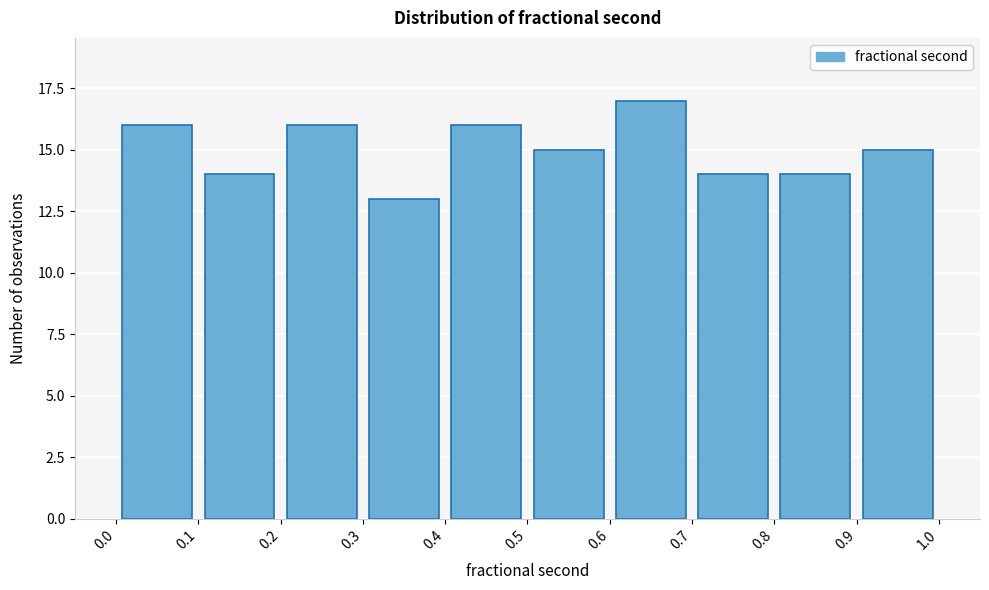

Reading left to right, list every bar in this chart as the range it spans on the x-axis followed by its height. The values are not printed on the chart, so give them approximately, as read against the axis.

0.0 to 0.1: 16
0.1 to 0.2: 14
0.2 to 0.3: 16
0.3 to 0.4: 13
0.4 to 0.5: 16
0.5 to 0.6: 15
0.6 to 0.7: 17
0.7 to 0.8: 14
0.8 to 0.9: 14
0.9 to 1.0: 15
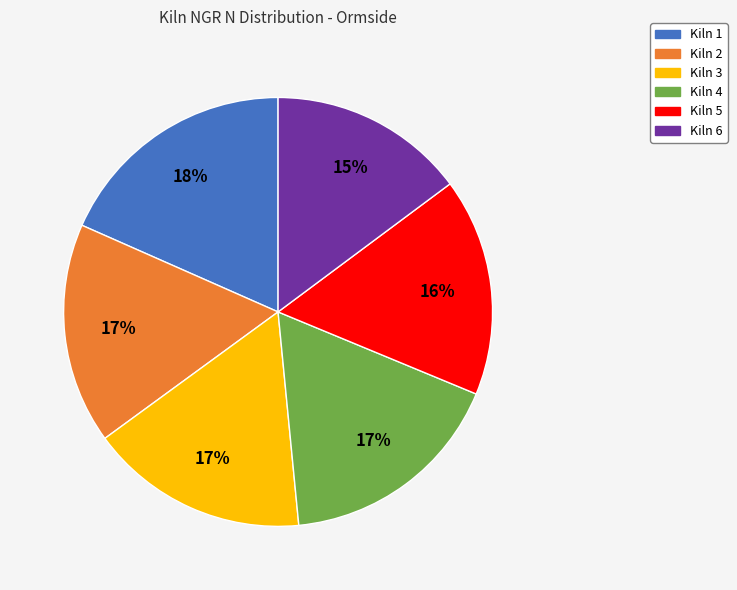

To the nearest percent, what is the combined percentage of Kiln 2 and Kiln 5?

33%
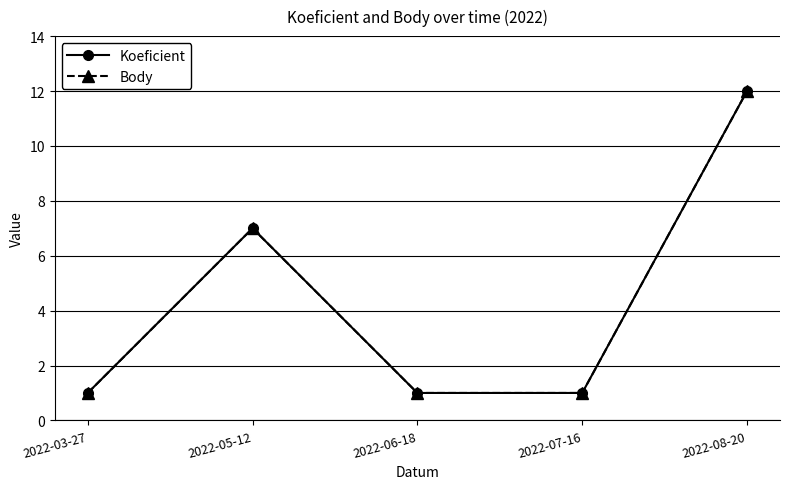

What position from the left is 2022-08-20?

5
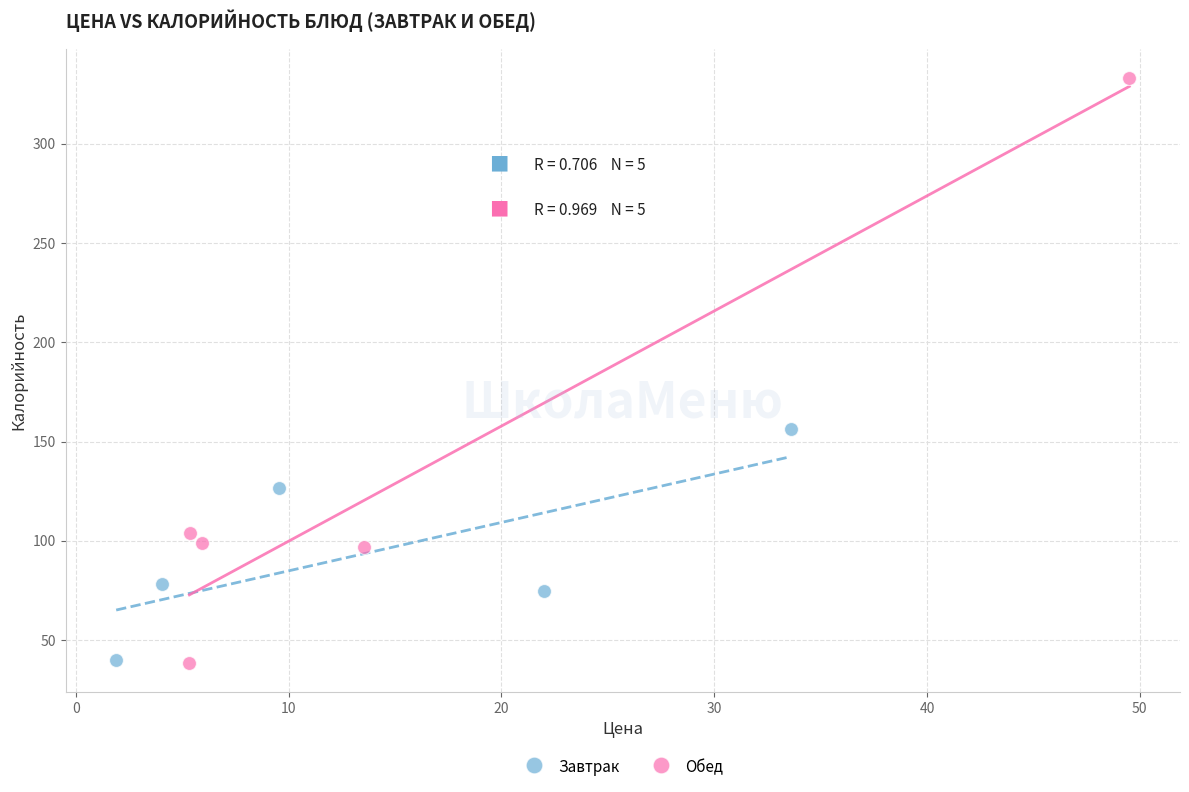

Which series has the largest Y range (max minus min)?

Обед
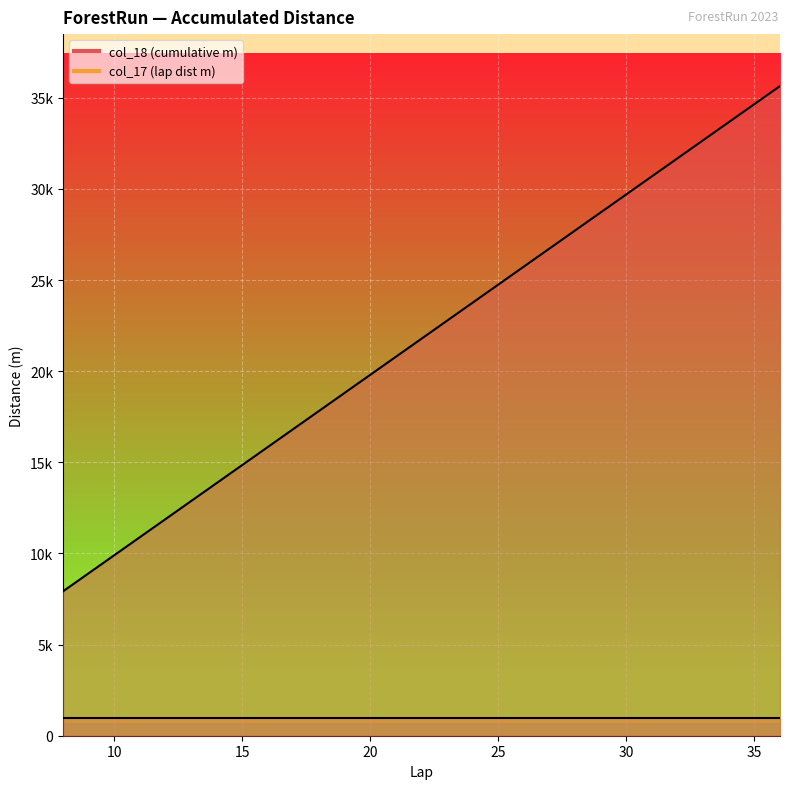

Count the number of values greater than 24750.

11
* * *
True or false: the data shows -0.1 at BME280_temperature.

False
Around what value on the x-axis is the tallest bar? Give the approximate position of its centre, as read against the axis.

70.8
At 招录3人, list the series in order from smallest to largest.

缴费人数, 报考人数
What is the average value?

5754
---
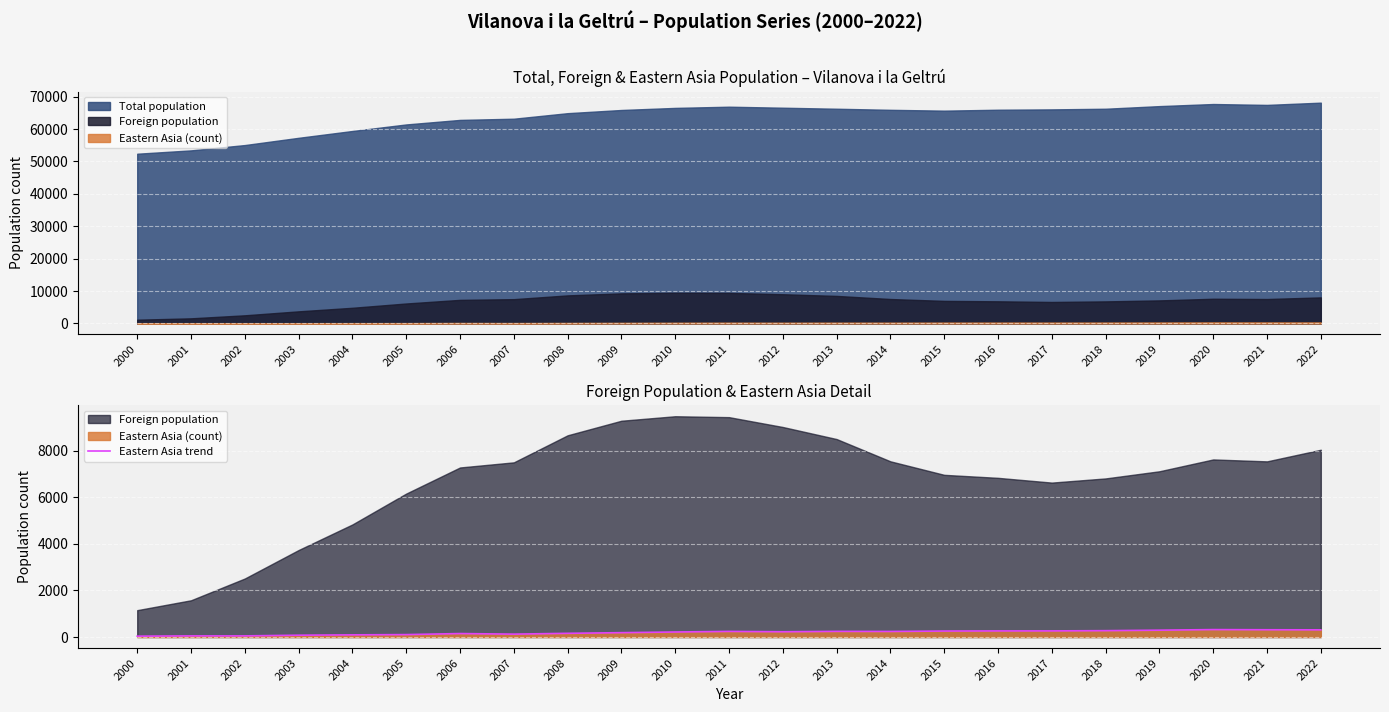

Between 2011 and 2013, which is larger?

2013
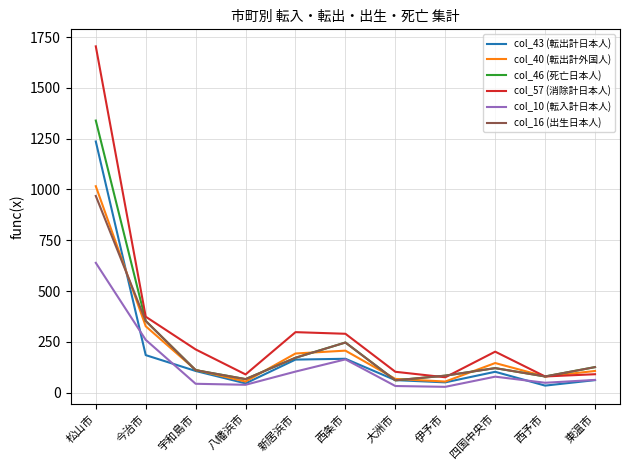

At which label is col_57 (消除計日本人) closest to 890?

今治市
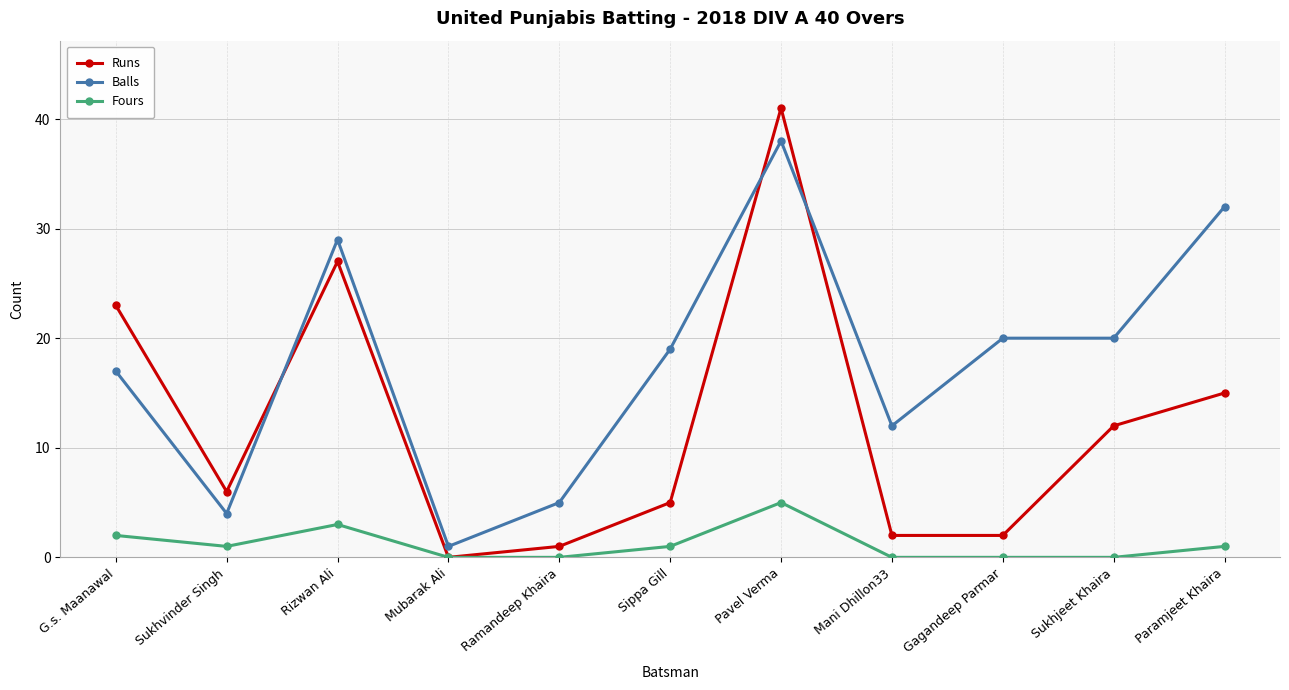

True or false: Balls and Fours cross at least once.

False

**Goal of the exercise**
From the data above, pull out every line that contains the word "against". Treat case as significant.

**Solution for this problem**
Reading left to right, list every bar in this chart as the range it spans on the x-axis followed by its height. The values are not printed on the chart, so give them approximately, as read against the axis.
Around what value on the x-axis is the tallest bar? Give the approximate position of its centre, as read against the axis.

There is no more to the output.